Loss of innocence.  But at one point or another, I've lost all those
things.  Mom, Kimdyl, Nicholas, Dad, the Castle where I grew up, the
notion of a moral universe.  Some of them have been returned to me, and
others never will, but that is besides the point.  I've learned to live
without them.  And because we all live with our memories, part of me still
lives without them.  Without much of anything at all.

	That is the consequence of danger.  Death.  Or, as Coleridge
wrote, the Nightmare Life-in-Death, who thicks men's blood with cold.  I
feel like a dead man walking, existing only to avenge some dimly
remembered wrong from a bygone time.  The wrong of being born, perhaps, or
the wrong done me by all the people who haven't lived up to my
expectations.

	Not quite dead, no.  I still look about me and find my feelings
engaged by a select few.  My wife, who occasionally makes me think that
the universe keeps her promises after all.  Felix's family, so
good-hearted under their inability to speak clearly that I can't help but
want to do it for them.  Laughter, so bloodthirsty and yet so playful,
open, caring and kind.  But they are the minority.  As for the rest...

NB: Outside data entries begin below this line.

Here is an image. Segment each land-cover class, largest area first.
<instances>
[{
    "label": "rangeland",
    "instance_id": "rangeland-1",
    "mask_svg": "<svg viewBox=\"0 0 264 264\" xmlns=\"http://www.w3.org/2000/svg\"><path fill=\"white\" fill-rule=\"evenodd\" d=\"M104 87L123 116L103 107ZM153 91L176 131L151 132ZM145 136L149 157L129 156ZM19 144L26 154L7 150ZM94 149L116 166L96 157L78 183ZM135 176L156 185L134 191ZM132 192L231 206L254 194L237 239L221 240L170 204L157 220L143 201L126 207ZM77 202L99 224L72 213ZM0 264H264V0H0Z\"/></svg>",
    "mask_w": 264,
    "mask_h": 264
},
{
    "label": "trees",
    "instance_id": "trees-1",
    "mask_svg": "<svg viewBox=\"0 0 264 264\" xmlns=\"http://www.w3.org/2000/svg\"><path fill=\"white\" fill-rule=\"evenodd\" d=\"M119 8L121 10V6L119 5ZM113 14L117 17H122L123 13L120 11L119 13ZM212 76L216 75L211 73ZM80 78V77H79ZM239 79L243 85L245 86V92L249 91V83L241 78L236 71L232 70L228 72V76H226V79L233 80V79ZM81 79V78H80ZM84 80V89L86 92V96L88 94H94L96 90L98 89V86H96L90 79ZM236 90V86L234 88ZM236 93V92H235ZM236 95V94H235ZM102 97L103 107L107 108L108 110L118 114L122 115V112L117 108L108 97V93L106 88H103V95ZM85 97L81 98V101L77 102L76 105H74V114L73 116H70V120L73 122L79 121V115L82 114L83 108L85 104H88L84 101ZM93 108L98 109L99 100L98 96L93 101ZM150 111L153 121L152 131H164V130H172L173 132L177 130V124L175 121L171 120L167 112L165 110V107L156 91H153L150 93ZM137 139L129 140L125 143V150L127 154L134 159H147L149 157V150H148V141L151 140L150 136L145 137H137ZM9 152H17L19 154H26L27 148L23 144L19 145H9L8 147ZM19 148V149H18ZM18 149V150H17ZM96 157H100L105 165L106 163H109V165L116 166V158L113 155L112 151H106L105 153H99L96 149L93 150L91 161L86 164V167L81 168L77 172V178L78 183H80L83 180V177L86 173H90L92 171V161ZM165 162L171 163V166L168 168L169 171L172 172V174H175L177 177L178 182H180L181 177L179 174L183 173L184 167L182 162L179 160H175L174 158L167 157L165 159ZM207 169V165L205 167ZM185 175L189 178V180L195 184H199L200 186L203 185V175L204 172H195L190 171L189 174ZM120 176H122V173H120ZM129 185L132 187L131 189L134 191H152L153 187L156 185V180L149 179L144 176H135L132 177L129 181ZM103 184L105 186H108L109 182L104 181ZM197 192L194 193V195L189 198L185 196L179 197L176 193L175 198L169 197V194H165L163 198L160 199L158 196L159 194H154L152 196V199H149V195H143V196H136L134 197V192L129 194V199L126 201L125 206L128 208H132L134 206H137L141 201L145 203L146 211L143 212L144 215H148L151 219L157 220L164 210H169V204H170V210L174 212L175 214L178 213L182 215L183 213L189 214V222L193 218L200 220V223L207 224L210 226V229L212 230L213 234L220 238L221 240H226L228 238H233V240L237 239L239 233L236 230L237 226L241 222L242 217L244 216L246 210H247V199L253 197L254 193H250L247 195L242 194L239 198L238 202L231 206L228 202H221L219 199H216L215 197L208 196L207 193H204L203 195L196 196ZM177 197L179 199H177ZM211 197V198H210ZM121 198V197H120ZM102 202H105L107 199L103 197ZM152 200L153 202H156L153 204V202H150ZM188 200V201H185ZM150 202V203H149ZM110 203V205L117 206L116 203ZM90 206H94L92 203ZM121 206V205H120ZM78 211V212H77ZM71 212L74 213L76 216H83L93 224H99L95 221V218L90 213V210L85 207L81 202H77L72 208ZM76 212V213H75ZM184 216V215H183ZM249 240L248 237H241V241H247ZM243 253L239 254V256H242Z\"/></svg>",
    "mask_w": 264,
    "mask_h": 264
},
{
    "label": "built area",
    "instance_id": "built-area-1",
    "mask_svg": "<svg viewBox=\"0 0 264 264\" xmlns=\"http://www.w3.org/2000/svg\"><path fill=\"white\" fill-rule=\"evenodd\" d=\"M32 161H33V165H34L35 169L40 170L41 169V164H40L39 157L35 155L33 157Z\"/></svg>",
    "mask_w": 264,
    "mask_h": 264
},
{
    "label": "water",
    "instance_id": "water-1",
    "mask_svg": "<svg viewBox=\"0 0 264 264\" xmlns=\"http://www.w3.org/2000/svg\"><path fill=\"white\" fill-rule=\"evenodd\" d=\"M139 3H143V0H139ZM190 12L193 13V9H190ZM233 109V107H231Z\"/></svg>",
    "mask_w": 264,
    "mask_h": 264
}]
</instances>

	Come here, Arthur.  We have much to discuss.  The merits of a
moral universe, perhaps.  The pain you've caused me, and the share of it
that is rightfully yours.  And more than a share, for you and your maniac
kind embody the things that have hurt me all my life.  At the times when I
feel like the walking dead, I wish you were here, and I feel that perhaps
once you are dead, I will be merely walking again.